FRANÇAIX: Impromptu for Flute & Strings. RIVIER: Concerto for Flute & Strings. DAMASE: Sérénade for Flute & Strings. IBERT: Concerto for Flute & Orchestra / Ransom Wilson, fl; BBC Concert Orch.; Perry So, cond / Nimbus Alliance NI6375
This is a surprisingly charming disc of French 20th-century flute concerti played by flautist Ransom Wilson, whose photo in the booklet looks anything but charming (he looks like a grizzled old prospector), with the BBC Concert Orchestra conducted by Perry So. The program is bookended by two of the most famous French composers of the last century, Jean Françaix and Jacques Ibert. In between we have works by two composers I was not familiar with, Jean Rivier (1896-1987), a member of the “Triton Group” in the 1930s, and Jean-Michel Damase (1928-2013), who studied piano with Alfred Cortot before moving on to composition, winning the politically-influenced Prix de Rome (the number of great composers denied it is far larger than the piddling few who won it) in 1947.
Françaix’s Impromptu for Flute & Strings is a lightweight work, yet a well-written one which gives the impression that the flute is dancing above the strings for the entirety of its duration. Slight though it is, it does include a skittering solo cadenza near the end of the fast third movement, unexpectedly closing out with an “Andante poetico” movement.
The Rivier concerto is a considerably meatier piece with “rotating” chromatics underlying its harmonic base, yet exudes charm in its own way. At 1:20 into the first movement, we suddenly shift gears from the quite serious introduction to a perky theme with skittering strings complementing the flute. Wilson plays all of this with a lovely tone and fine technique if perhaps not much range of dynamics or inflections. After a quite serious “Lento sensibile,” we end with a bright, perky “Molto vivace” full of bouncing syncopations.

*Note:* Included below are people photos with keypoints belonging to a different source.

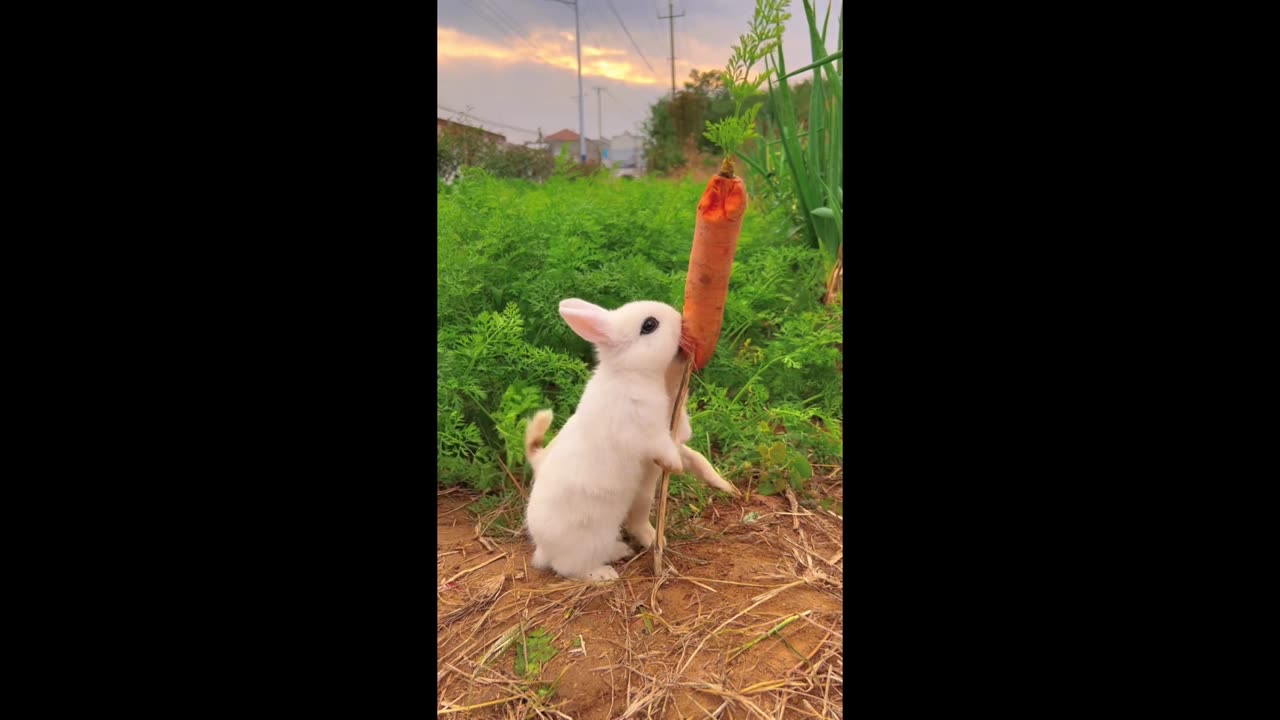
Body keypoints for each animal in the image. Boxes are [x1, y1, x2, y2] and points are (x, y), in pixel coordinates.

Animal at [522, 298, 742, 584]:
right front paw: (675, 467)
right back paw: (605, 573)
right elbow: (666, 451)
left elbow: (697, 459)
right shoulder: (648, 435)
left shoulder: (672, 438)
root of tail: (543, 548)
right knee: (569, 568)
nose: (679, 317)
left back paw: (621, 550)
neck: (632, 374)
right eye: (649, 325)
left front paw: (723, 485)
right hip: (589, 542)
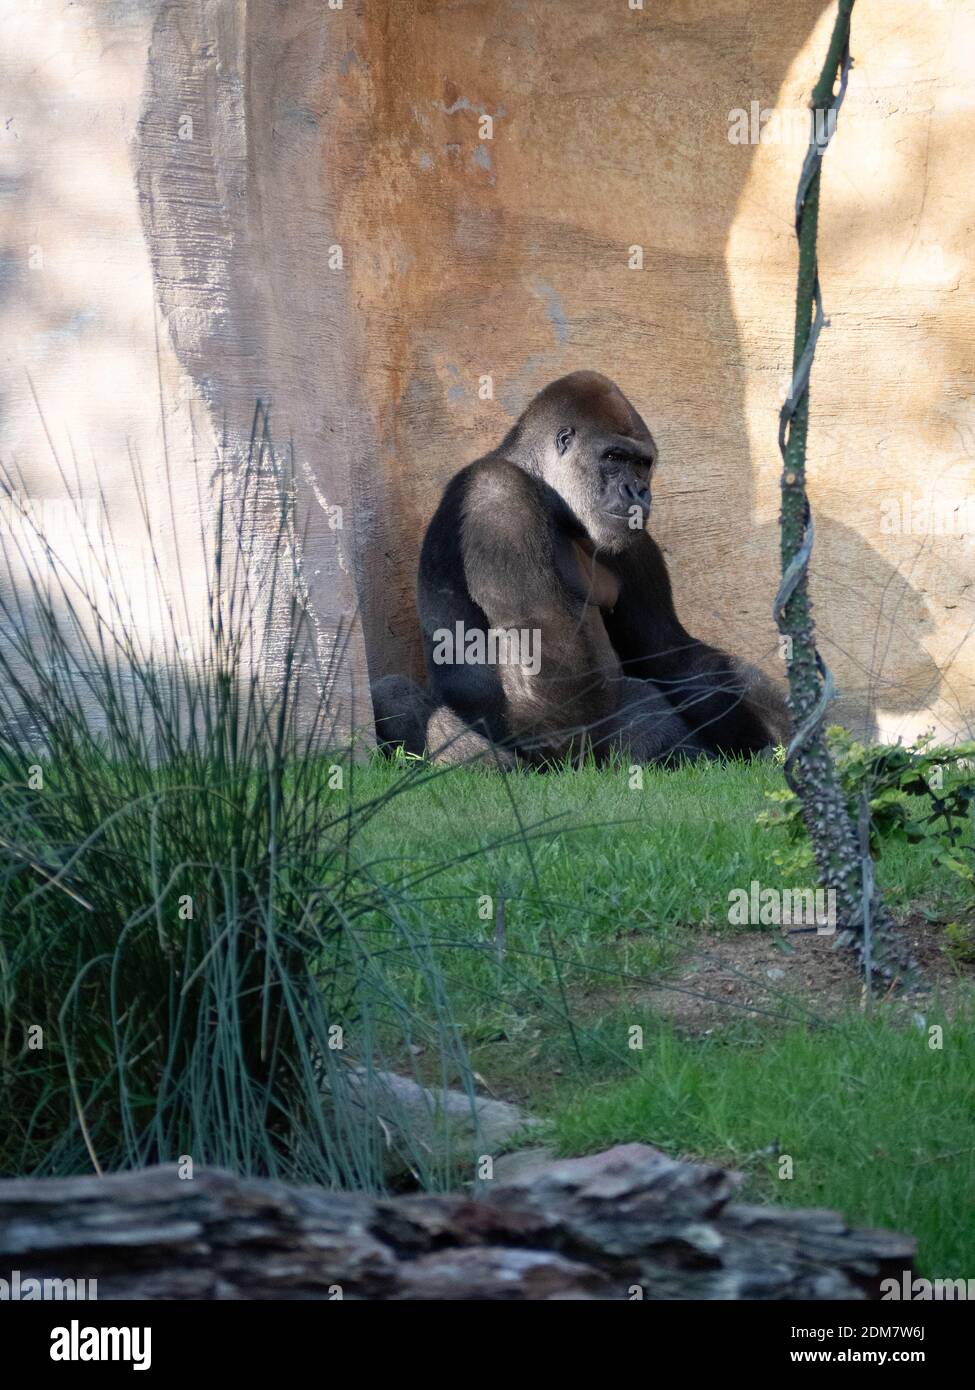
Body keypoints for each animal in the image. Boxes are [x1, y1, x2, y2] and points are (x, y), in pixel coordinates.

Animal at [372, 371, 790, 766]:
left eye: (642, 464)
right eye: (614, 458)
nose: (639, 491)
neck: (549, 495)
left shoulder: (633, 543)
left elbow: (671, 652)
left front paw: (761, 736)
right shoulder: (497, 497)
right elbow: (550, 665)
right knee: (393, 695)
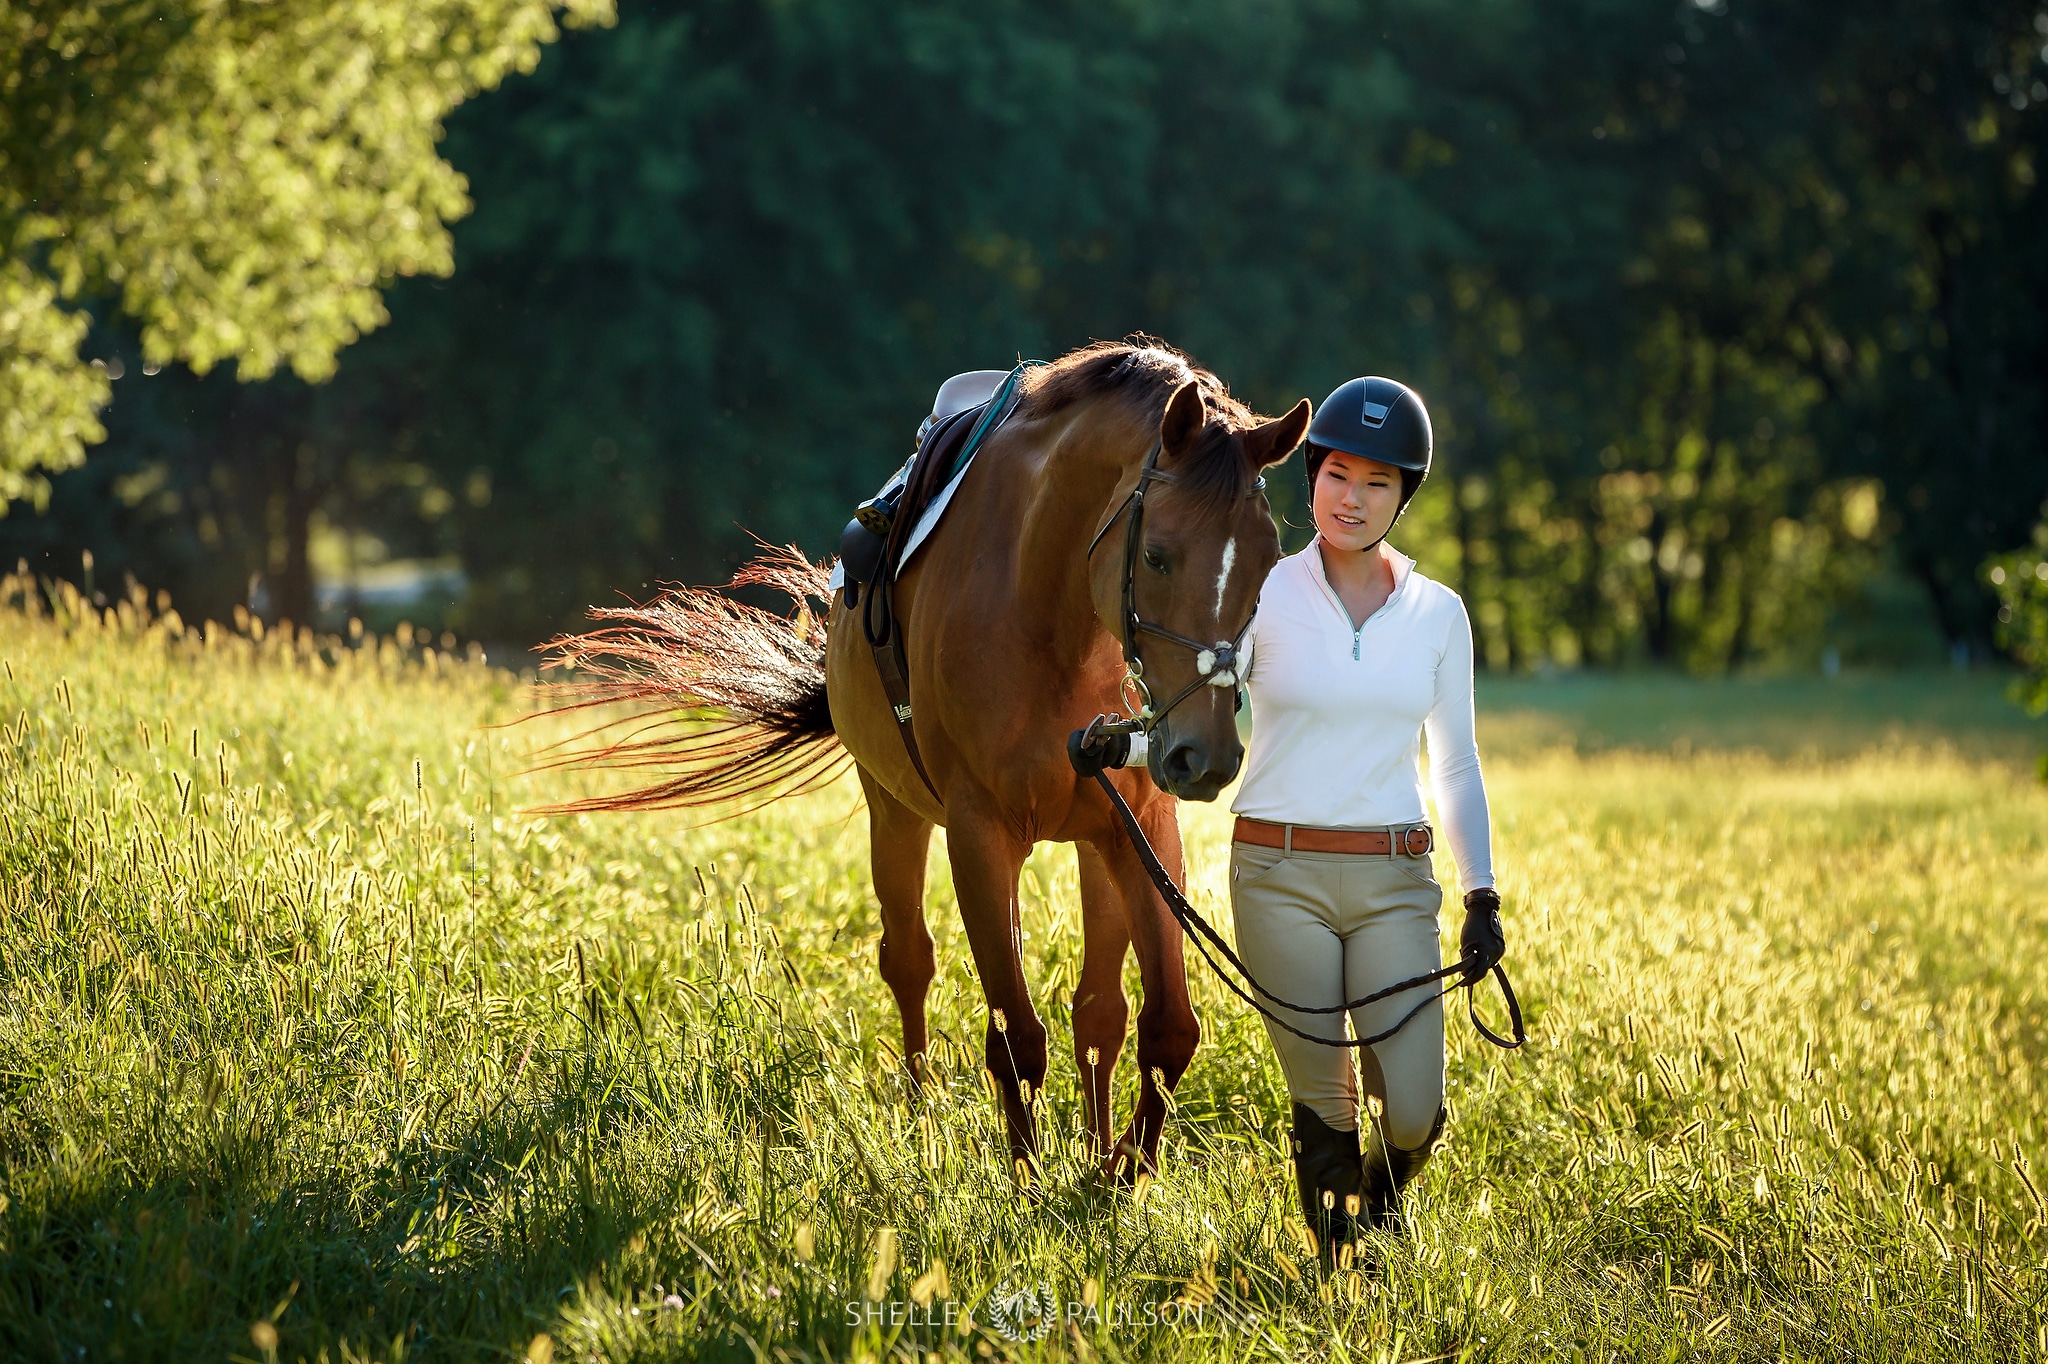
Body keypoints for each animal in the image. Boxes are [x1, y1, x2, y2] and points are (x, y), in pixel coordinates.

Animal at [544, 342, 1310, 1179]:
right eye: (1160, 556)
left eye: (1268, 563)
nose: (1205, 757)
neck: (1052, 611)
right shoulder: (979, 836)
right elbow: (1015, 1035)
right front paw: (1030, 1185)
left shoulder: (1139, 828)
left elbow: (1167, 1027)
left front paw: (1112, 1176)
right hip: (895, 811)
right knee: (909, 960)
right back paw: (920, 1119)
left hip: (1094, 842)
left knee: (1098, 1014)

Damase’s Sérénade for Flute & Strings, written in 1956 (the same year as the Rivier concerto), also starts out in a somewhat serious vein with the violas and cellos playing a sort of irregular ostinato rhythm at a medium tempo under the flute, after which the tempo doubles and we hear pizzicato strings behind the now-quite-active flute line. In the second movement, however, one’s interest wanes as the music becomes sappy, using conventional harmonies and uninteresting themes. Damase redeems himself somewhat in the third movement, where the harmonies become more interesting and the flute’s top lines are rather more inventive.
Ibert’s flute concerto is both peppy and modernistic at the same time, sort of a cousin to Shostakovich’s very popular piano concerti. The flute line remains melodic and basically tonal above an orchestral scoring that includes quite a few altered chord positions, which keep the listener on his or her toes. Wilson sounds particularly good in this piece and the BBC Concert Orchestra also plays with a great deal of brio. This cat-and-mouse game with harmony, allied to a somewhat vigorous rhythmic base, continues throughout the concerto.
In all, then, a well-played program weakened somewhat by the “classical music radio” quality of the Françaix and Damase works…but guess which ones you’ll hear on the air? No points for the correct guess!